> [Given instruction]: Copy the lines of the entries starting at the one that contains "phylum: Tracheophyta" and ending at the one that contains "scientific name: Pedicularis parviflora", including both.

> [Supplied records]:
□ □ □ □ □

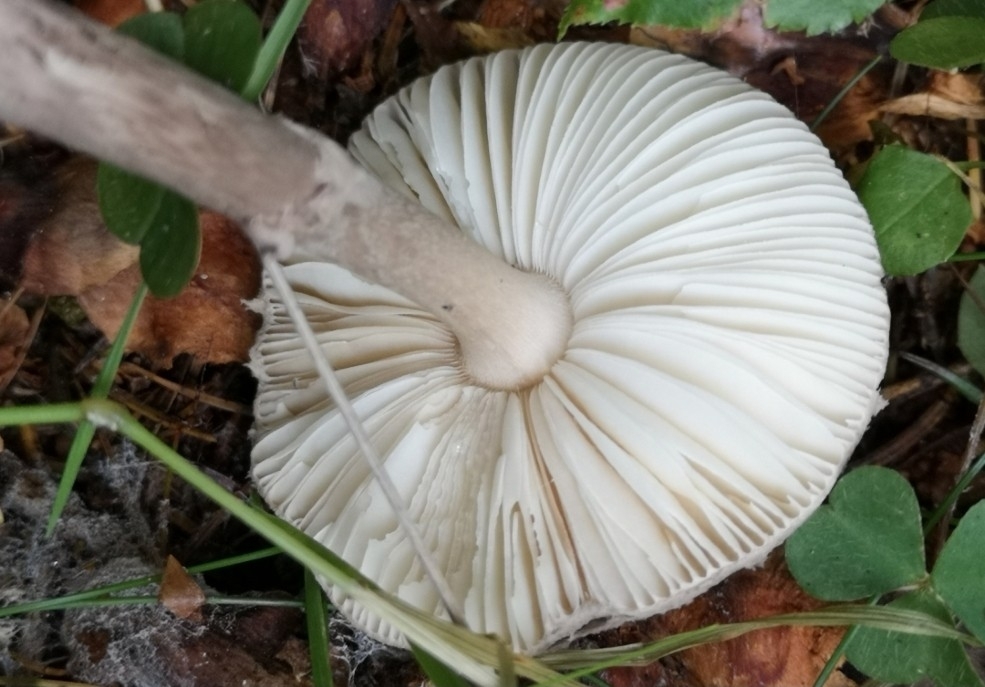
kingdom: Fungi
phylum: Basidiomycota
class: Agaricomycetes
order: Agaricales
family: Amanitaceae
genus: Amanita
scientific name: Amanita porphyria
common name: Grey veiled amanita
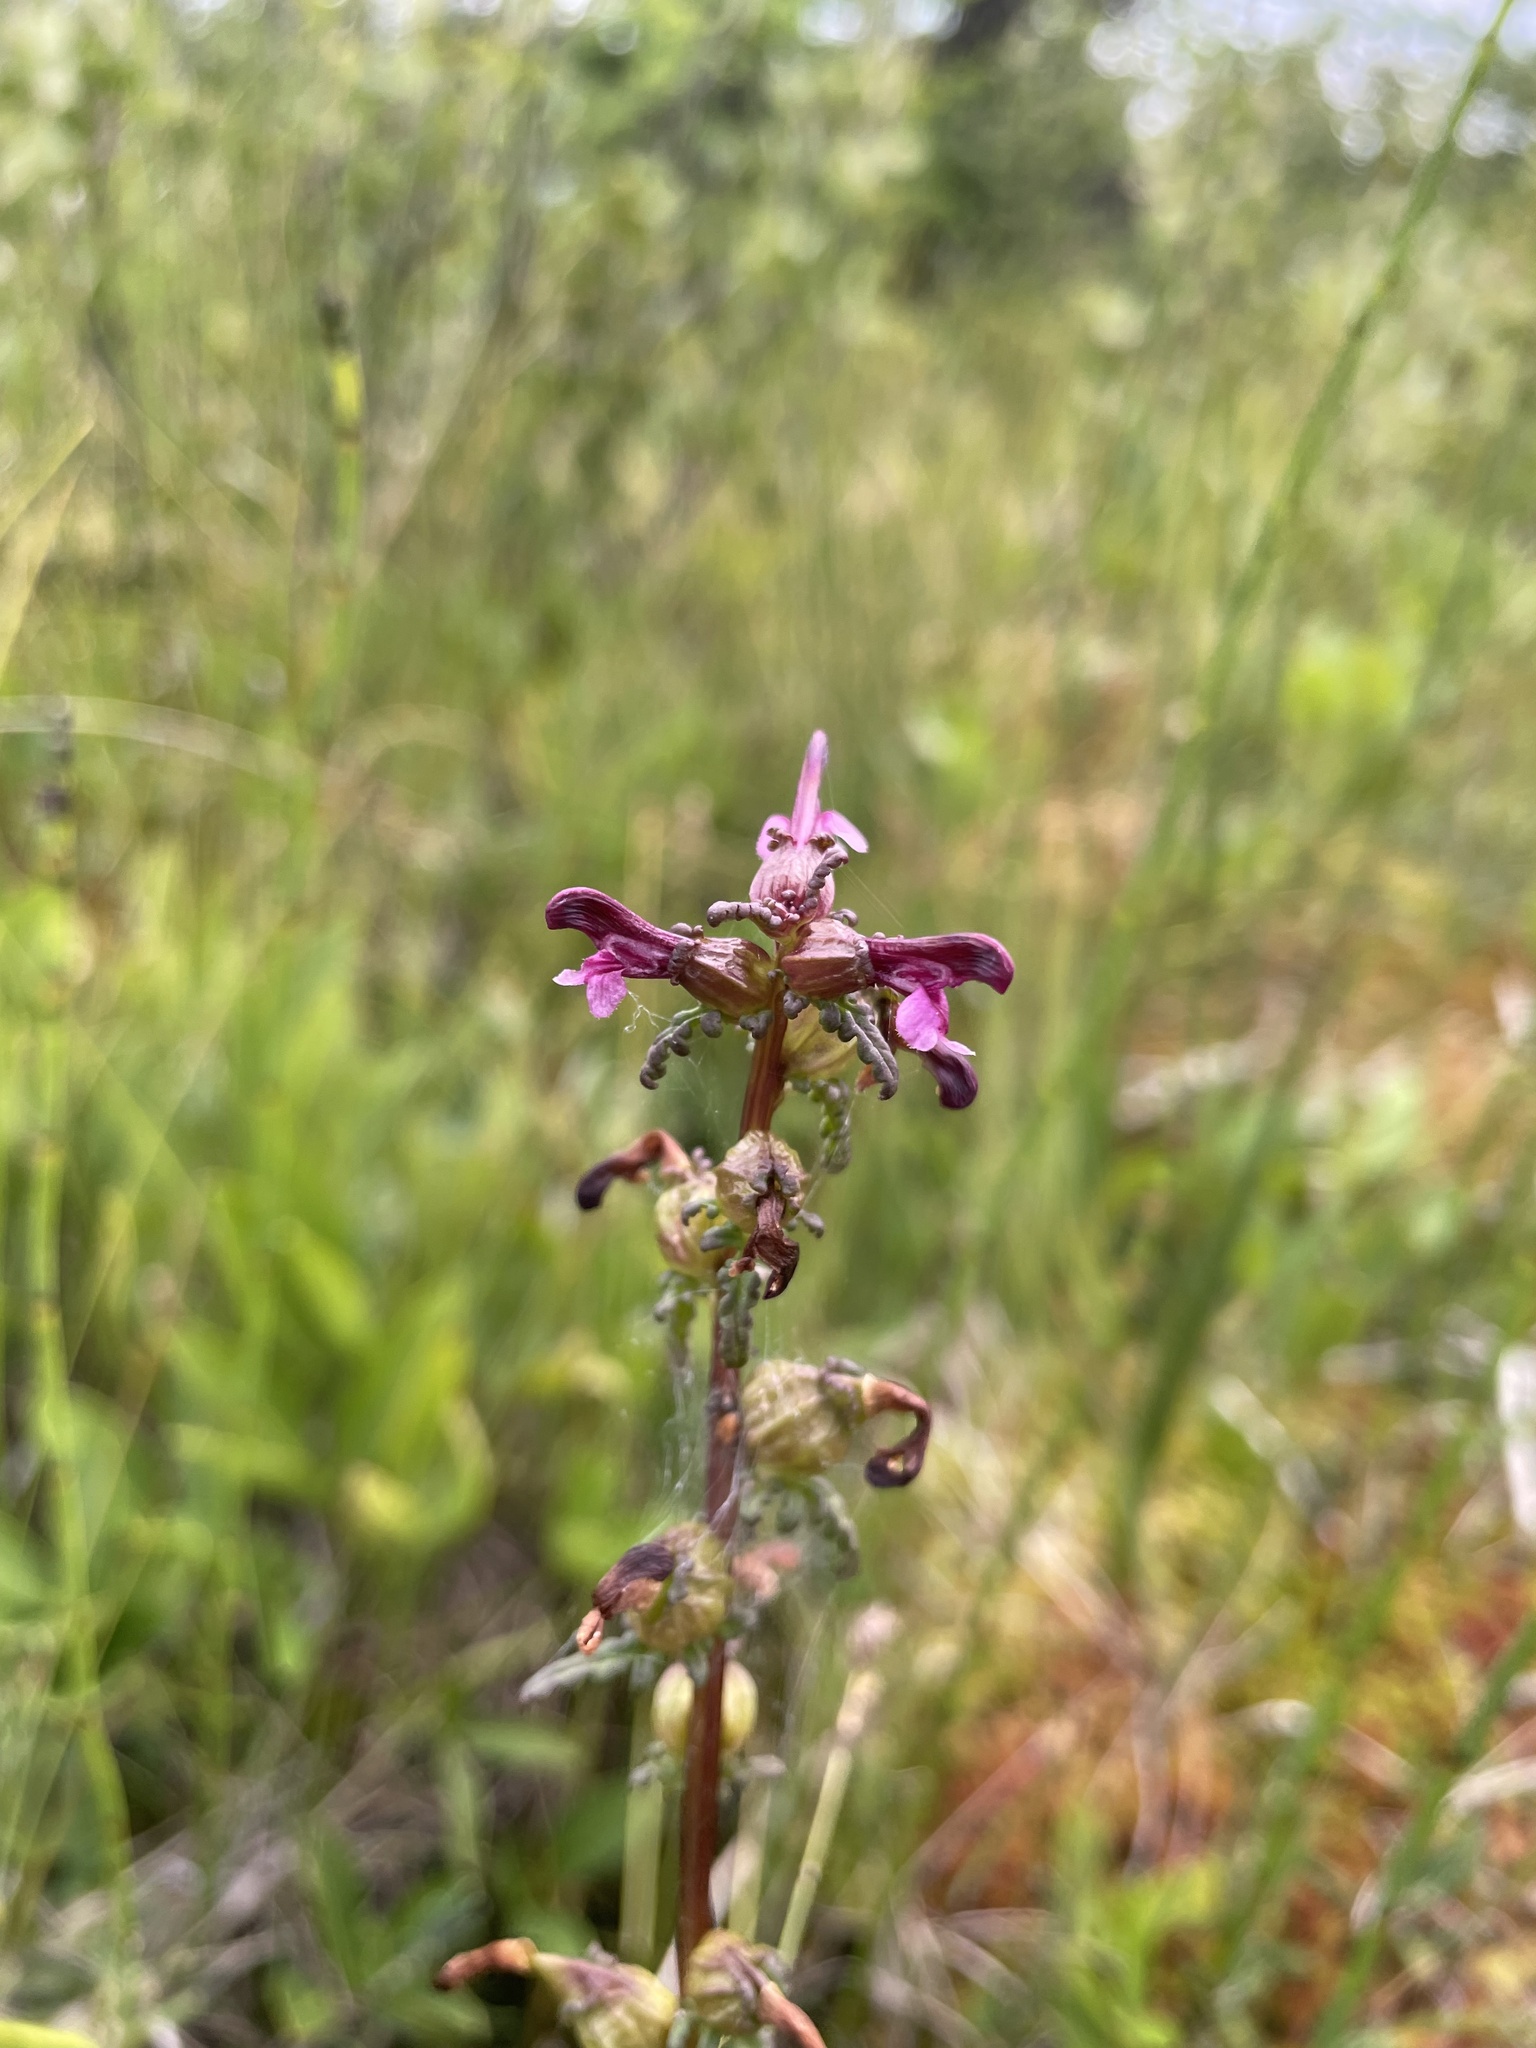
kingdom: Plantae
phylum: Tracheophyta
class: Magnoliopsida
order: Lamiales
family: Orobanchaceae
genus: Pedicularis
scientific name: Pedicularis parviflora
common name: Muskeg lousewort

□ □ □ □ □

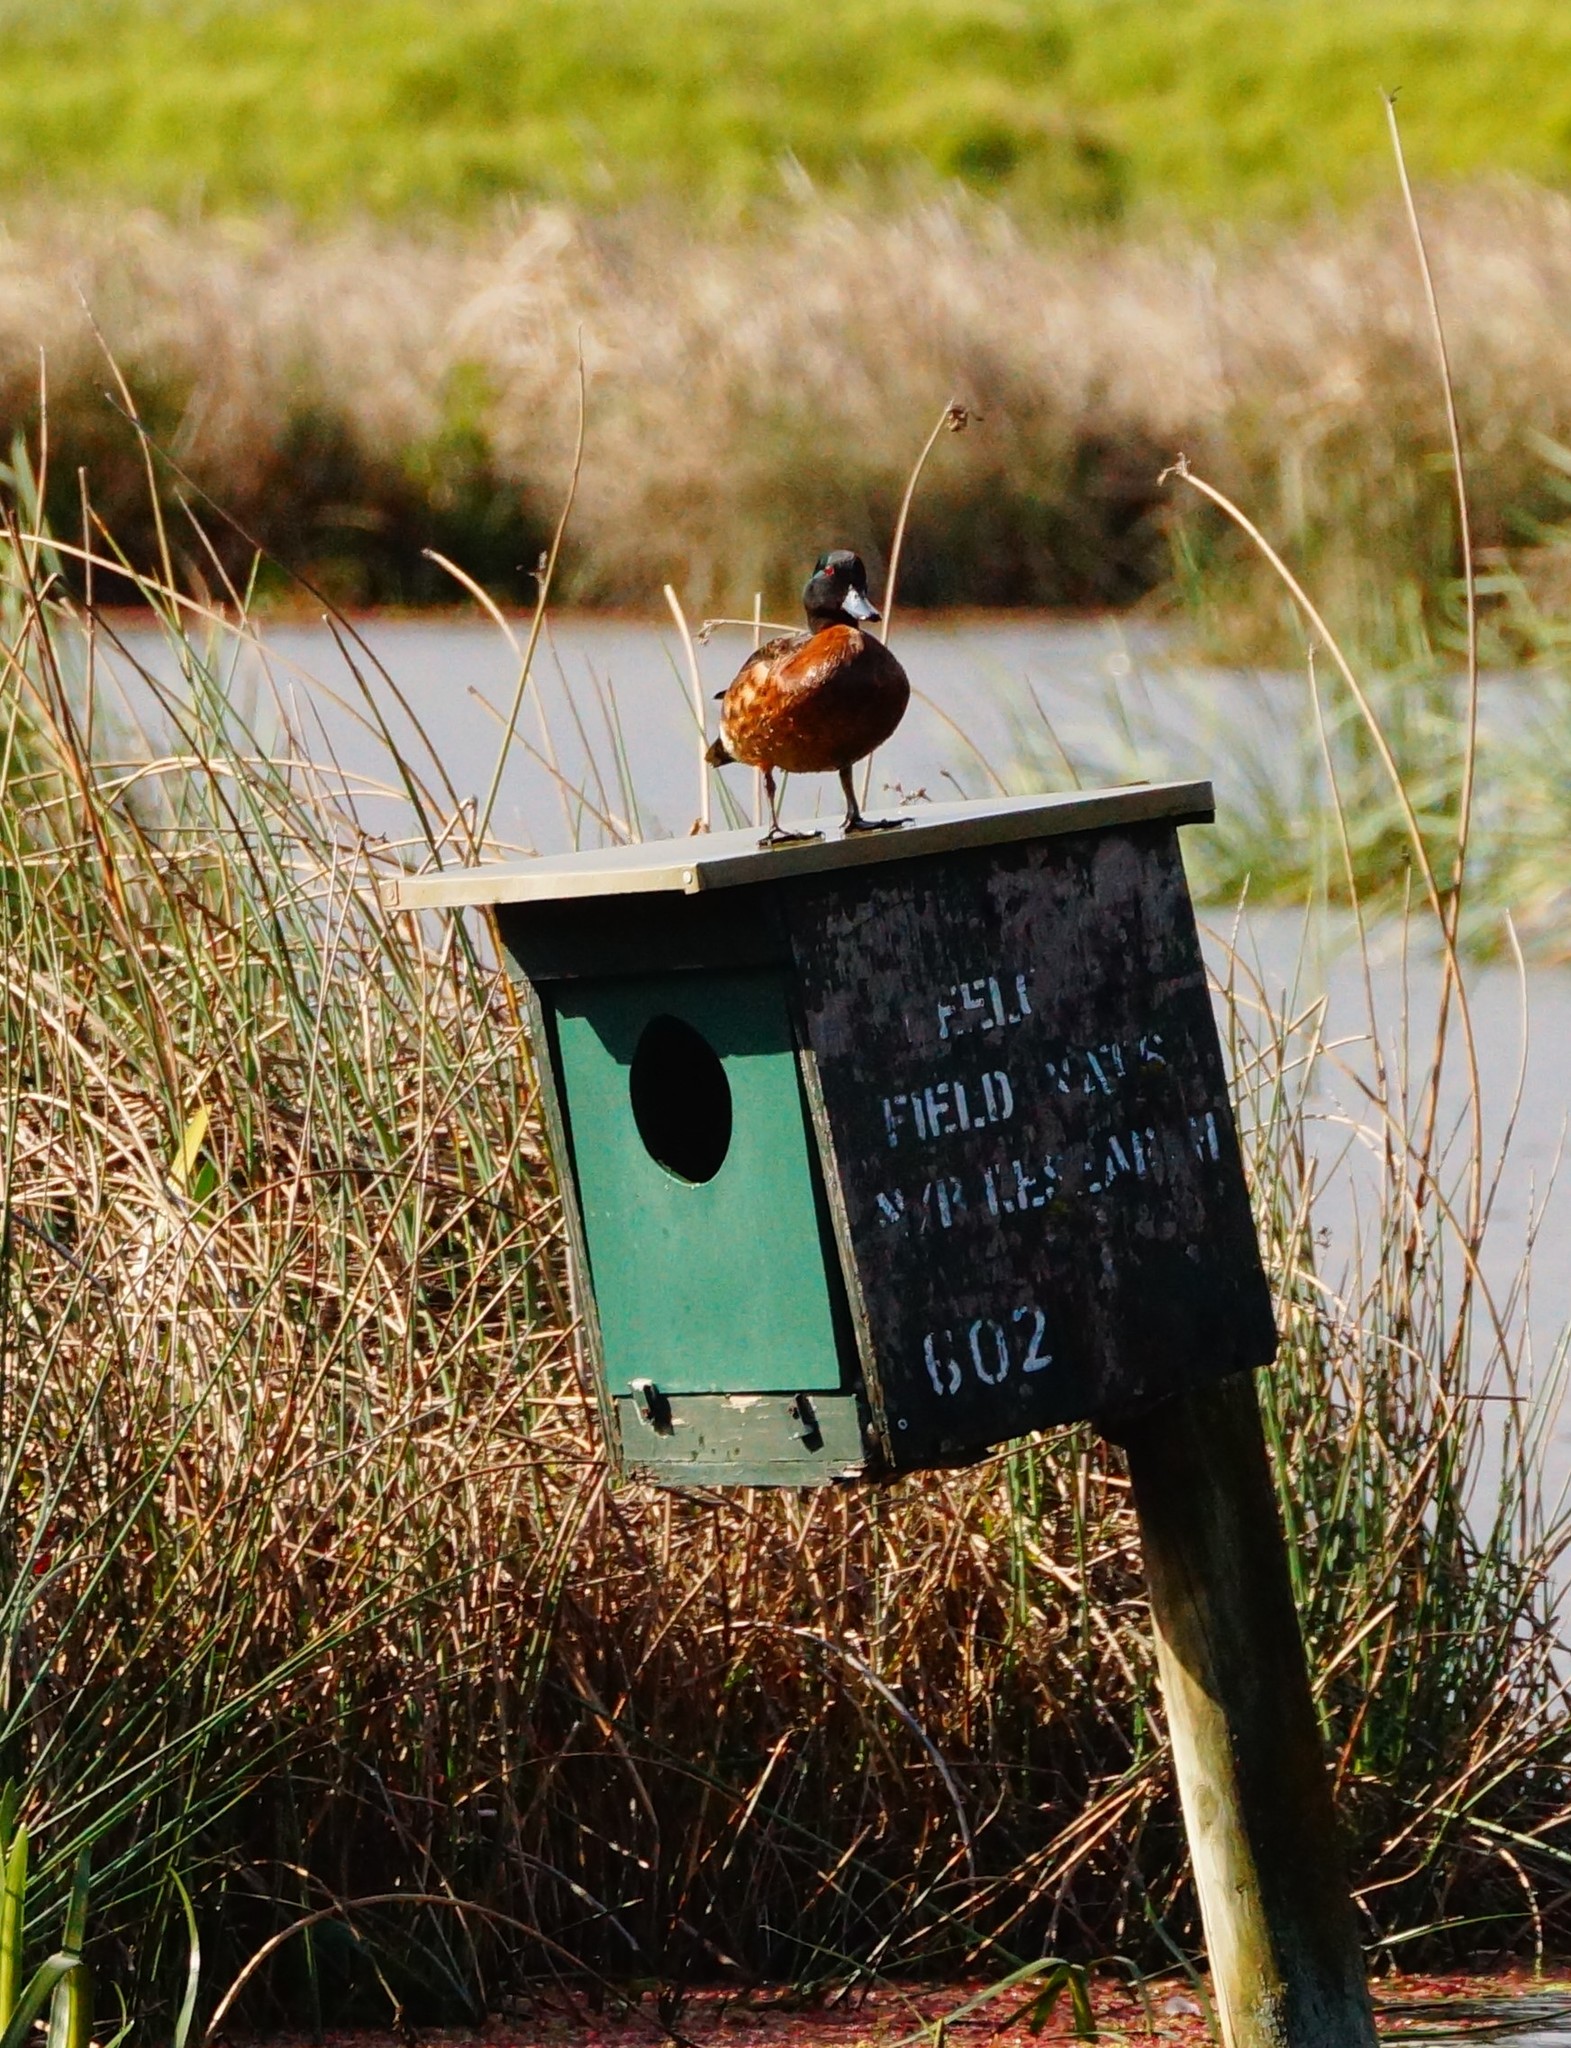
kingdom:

□ □ □ □ □

> [Exercise result]:
phylum: Tracheophyta
class: Magnoliopsida
order: Lamiales
family: Orobanchaceae
genus: Pedicularis
scientific name: Pedicularis parviflora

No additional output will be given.